An Overlooked Season

Advent, as a season, is often overlooked by our fast paced world where Christmas season takes place months before Christmas (in actuality the Christmas season begins after Christmas), even before Thanksgiving and often just after Halloween.  Despite what the stores and the television commercials would have you believe, it isn’t Christmas yet.  In fact, the Christmas season doesn’t begin until December 25th.  We are, instead, in the season of Advent. 

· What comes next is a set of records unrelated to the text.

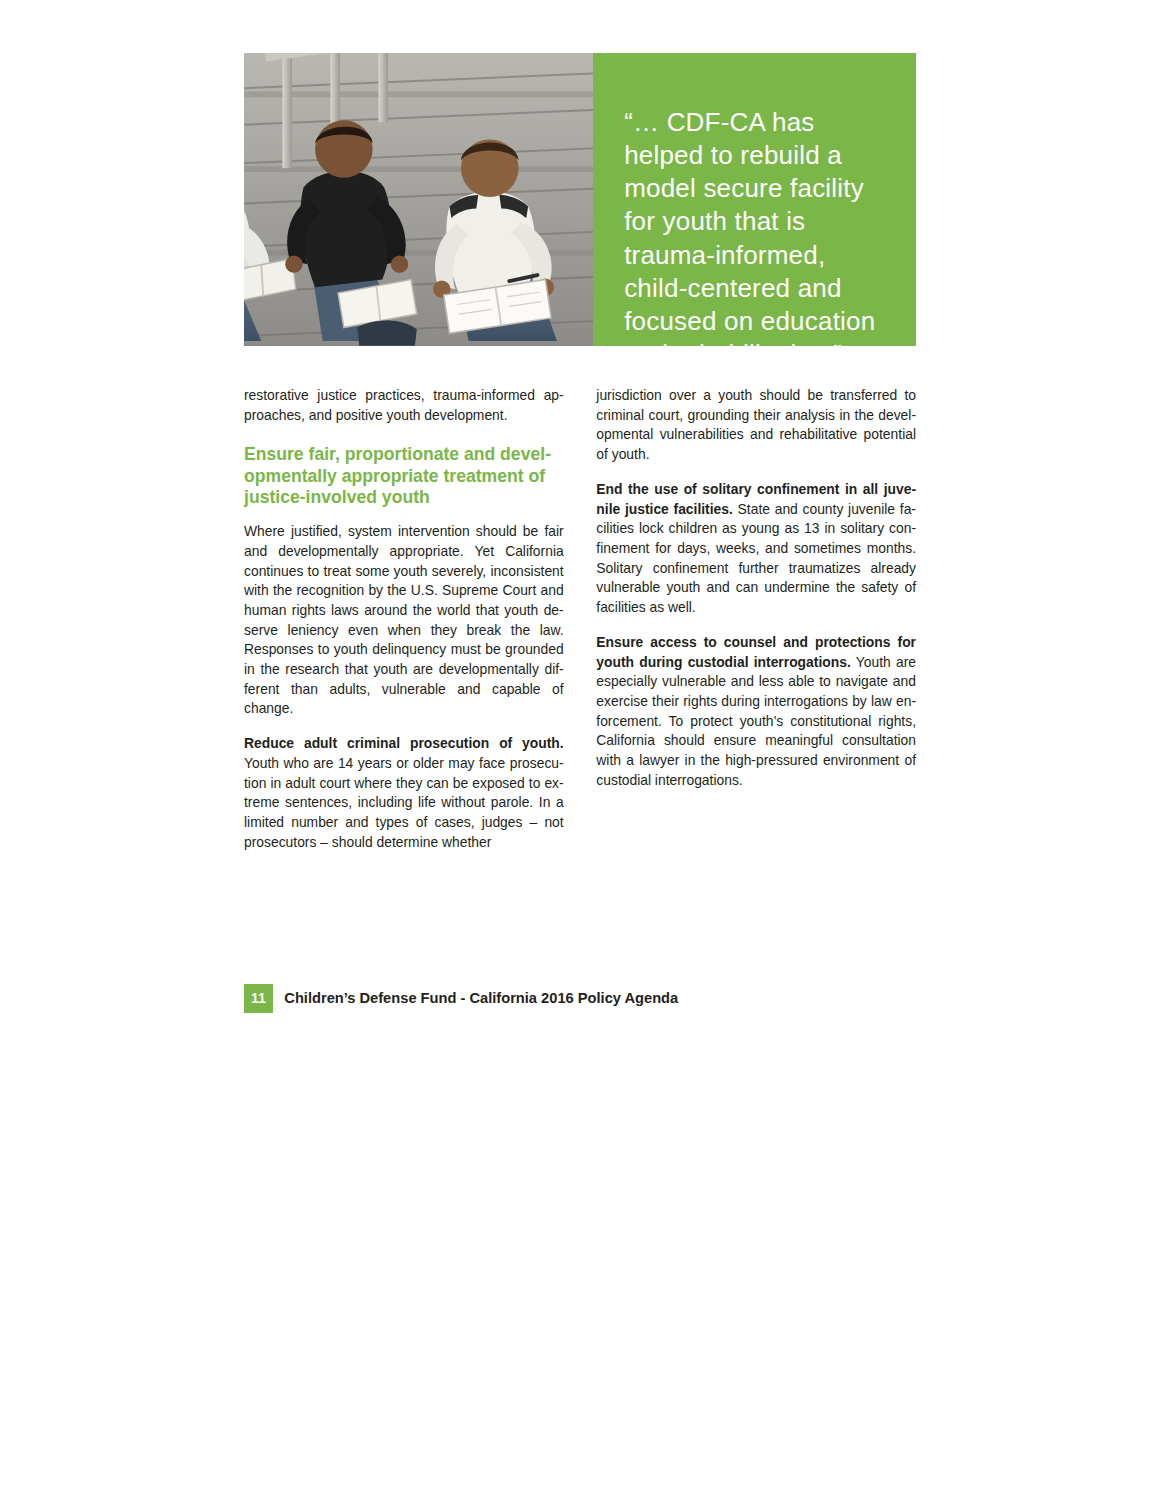“… CDF-CA has helped to rebuild a model secure facility for youth that is trauma-informed, child-centered and focused on education and rehabilitation.”
restorative justice practices, trauma-informed approaches, and positive youth development.
Ensure fair, proportionate and developmentally appropriate treatment of justice-involved youth
Where justified, system intervention should be fair and developmentally appropriate. Yet California continues to treat some youth severely, inconsistent with the recognition by the U.S. Supreme Court and human rights laws around the world that youth deserve leniency even when they break the law. Responses to youth delinquency must be grounded in the research that youth are developmentally different than adults, vulnerable and capable of change.
Reduce adult criminal prosecution of youth. Youth who are 14 years or older may face prosecution in adult court where they can be exposed to extreme sentences, including life without parole. In a limited number and types of cases, judges – not prosecutors – should determine whether
jurisdiction over a youth should be transferred to criminal court, grounding their analysis in the developmental vulnerabilities and rehabilitative potential of youth.
End the use of solitary confinement in all juvenile justice facilities. State and county juvenile facilities lock children as young as 13 in solitary confinement for days, weeks, and sometimes months. Solitary confinement further traumatizes already vulnerable youth and can undermine the safety of facilities as well.
Ensure access to counsel and protections for youth during custodial interrogations. Youth are especially vulnerable and less able to navigate and exercise their rights during interrogations by law enforcement. To protect youth’s constitutional rights, California should ensure meaningful consultation with a lawyer in the high-pressured environment of custodial interrogations.
11
Children’s Defense Fund - California 2016 Policy Agenda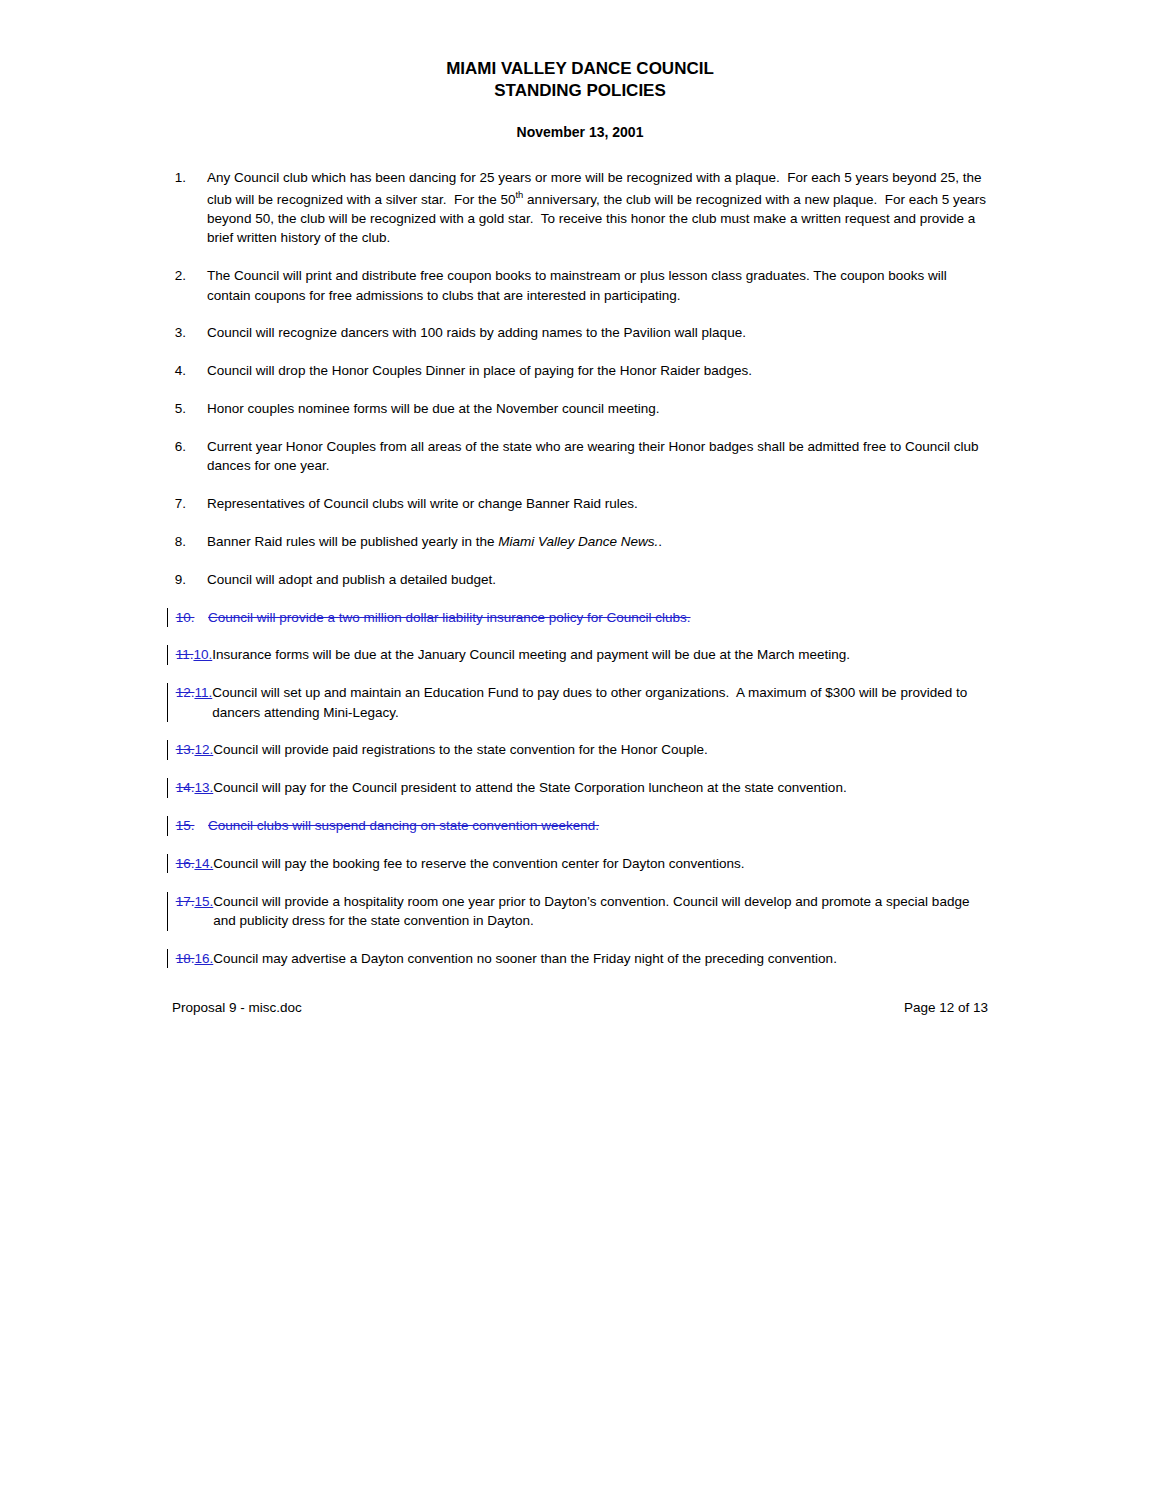MIAMI VALLEY DANCE COUNCIL
STANDING POLICIES November 13, 2001
1. Any Council club which has been dancing for 25 years or more will be recognized with a plaque. For each 5 years beyond 25, the club will be recognized with a silver star. For the 50th anniversary, the club will be recognized with a new plaque. For each 5 years beyond 50, the club will be recognized with a gold star. To receive this honor the club must make a written request and provide a brief written history of the club.
2. The Council will print and distribute free coupon books to mainstream or plus lesson class graduates. The coupon books will contain coupons for free admissions to clubs that are interested in participating.
3. Council will recognize dancers with 100 raids by adding names to the Pavilion wall plaque.
4. Council will drop the Honor Couples Dinner in place of paying for the Honor Raider badges.
5. Honor couples nominee forms will be due at the November council meeting.
6. Current year Honor Couples from all areas of the state who are wearing their Honor badges shall be admitted free to Council club dances for one year.
7. Representatives of Council clubs will write or change Banner Raid rules.
8. Banner Raid rules will be published yearly in the Miami Valley Dance News..
9. Council will adopt and publish a detailed budget.
10. Council will provide a two million dollar liability insurance policy for Council clubs.
11. 10. Insurance forms will be due at the January Council meeting and payment will be due at the March meeting.
12. 11. Council will set up and maintain an Education Fund to pay dues to other organizations. A maximum of $300 will be provided to dancers attending Mini-Legacy.
13. 12. Council will provide paid registrations to the state convention for the Honor Couple.
14. 13. Council will pay for the Council president to attend the State Corporation luncheon at the state convention.
15. Council clubs will suspend dancing on state convention weekend.
16. 14. Council will pay the booking fee to reserve the convention center for Dayton conventions.
17. 15. Council will provide a hospitality room one year prior to Dayton’s convention. Council will develop and promote a special badge and publicity dress for the state convention in Dayton.
18. 16. Council may advertise a Dayton convention no sooner than the Friday night of the preceding convention.
Proposal 9 - misc.doc Page 12 of 13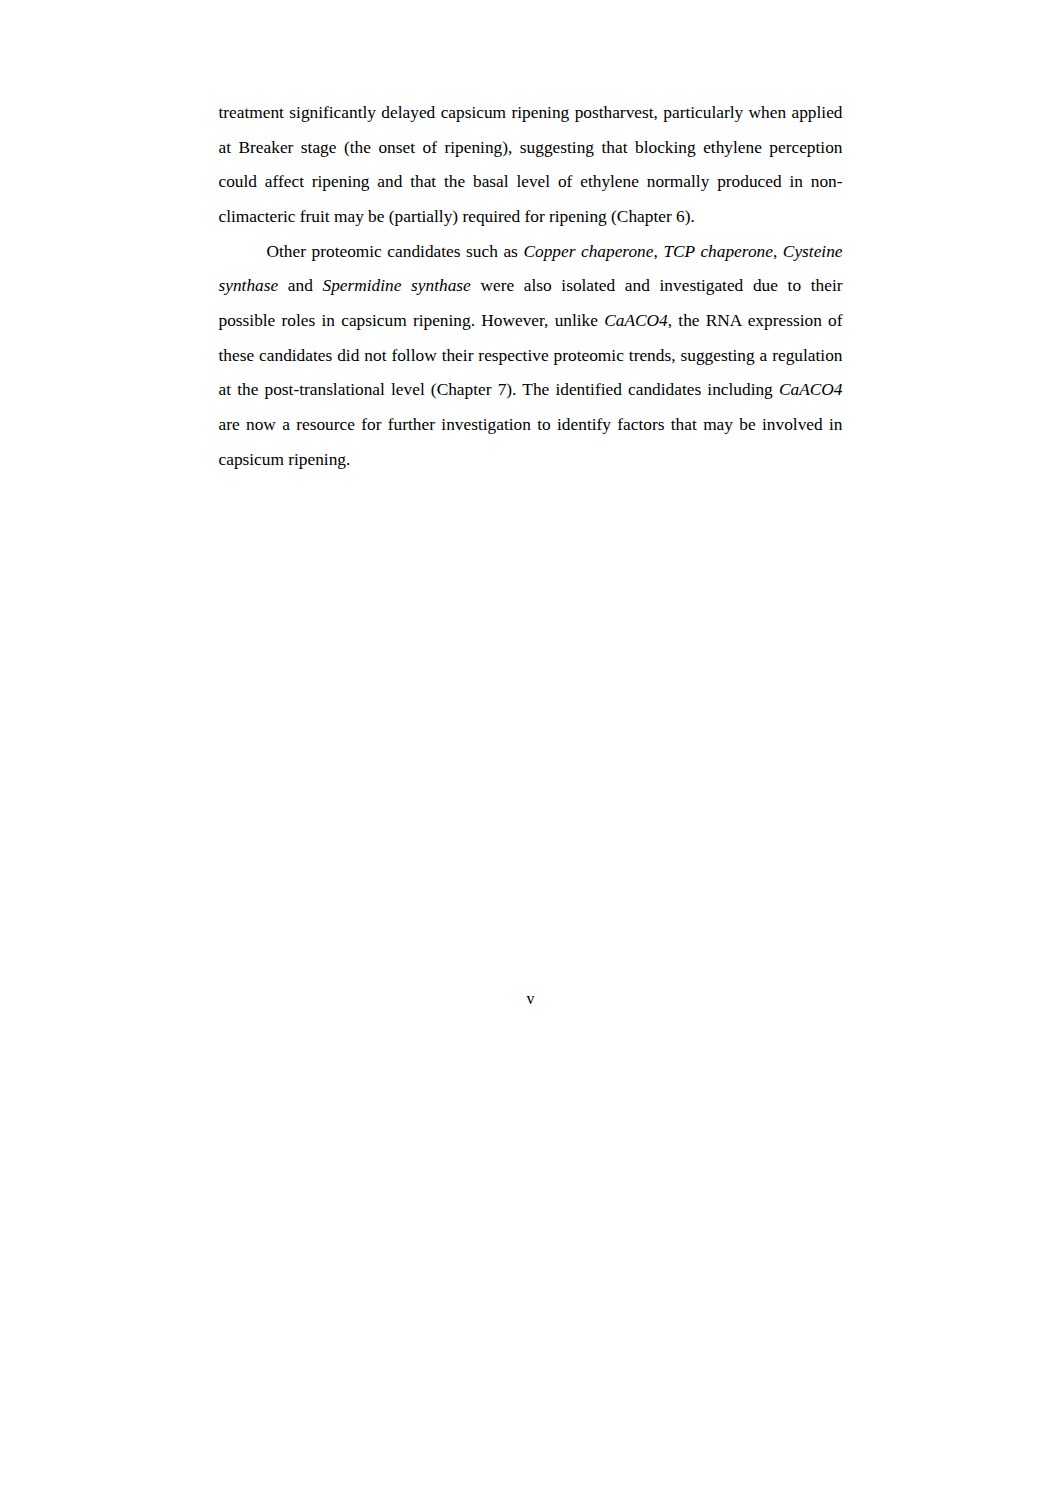treatment significantly delayed capsicum ripening postharvest, particularly when applied at Breaker stage (the onset of ripening), suggesting that blocking ethylene perception could affect ripening and that the basal level of ethylene normally produced in non-climacteric fruit may be (partially) required for ripening (Chapter 6).
Other proteomic candidates such as Copper chaperone, TCP chaperone, Cysteine synthase and Spermidine synthase were also isolated and investigated due to their possible roles in capsicum ripening. However, unlike CaACO4, the RNA expression of these candidates did not follow their respective proteomic trends, suggesting a regulation at the post-translational level (Chapter 7). The identified candidates including CaACO4 are now a resource for further investigation to identify factors that may be involved in capsicum ripening.
v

Advent is something of an unusual time.  On the one hand it is the time of preparation for Christmas and the stories of the nativity, Joseph, Mary, the birth of John the Baptist and the birth of Jesus.  On the other hand, Advent is a time of reflection and anticipation for the second Advent, or the second coming of Christ.  In that respect it is a time of not merely remembering the first Christmas, but looking forward in hope for the fully realized Kingdom of God.  As such, Advent is a time of reflection and preparation for what is to come in Christmas; it is a reflection on the hope of the Messiah that was, for Christians, realized in the person of Jesus.

But you are hard pressed to find that idea during the frenzy that is the ‘shopping’ season.  Perhaps that has to do with the fact that Advent is about expectation, patience, and reflection.  These are things we are not good at as a country, it would seem.

Pastors can be pressured greatly to sing “Christmas” hymns this time of year – and why not?  Every store and station seems to be playing them.  Why isn’t the church on board with the season, since it is the Christian season, after all?  And it seems to be a losing fight.  Pastors struggle to communicate the fact that we don’t sing Christmas hymns until the Christmas season. 

It never gains too much support. 

And Advent season can make pastors very unpopular with their congregation.  As Diana Butler Bass wrote, “During these weeks, churches are not merry. There is a muted sense of hope and expectation. Christians recollect God's ancient promise to Israel for a kingdom where lion and lamb will lie down together. The ministers preach from stark biblical texts about the poor and oppressed being lifted up while the rich and powerful are cast down, about society being leveled and oppression ceasing. Christians remember the Hebrew prophets and long for a Jewish Messiah to be born. The Sunday readings extol social and economic justice, and sermons are preached about the cruelty of ancient Rome and political repression. Hymns anticipate world peace and universal harmony.”[1]

While I do enjoy the Christmas season, both secular and religious, I find that without a recognition of Advent, the meaning of the season becomes less and less clear.  And perhaps that is why Advent is overlooked by so many – we don’t want to have to think what it means to follow Christ when we are fighting over specials for the new Xbox.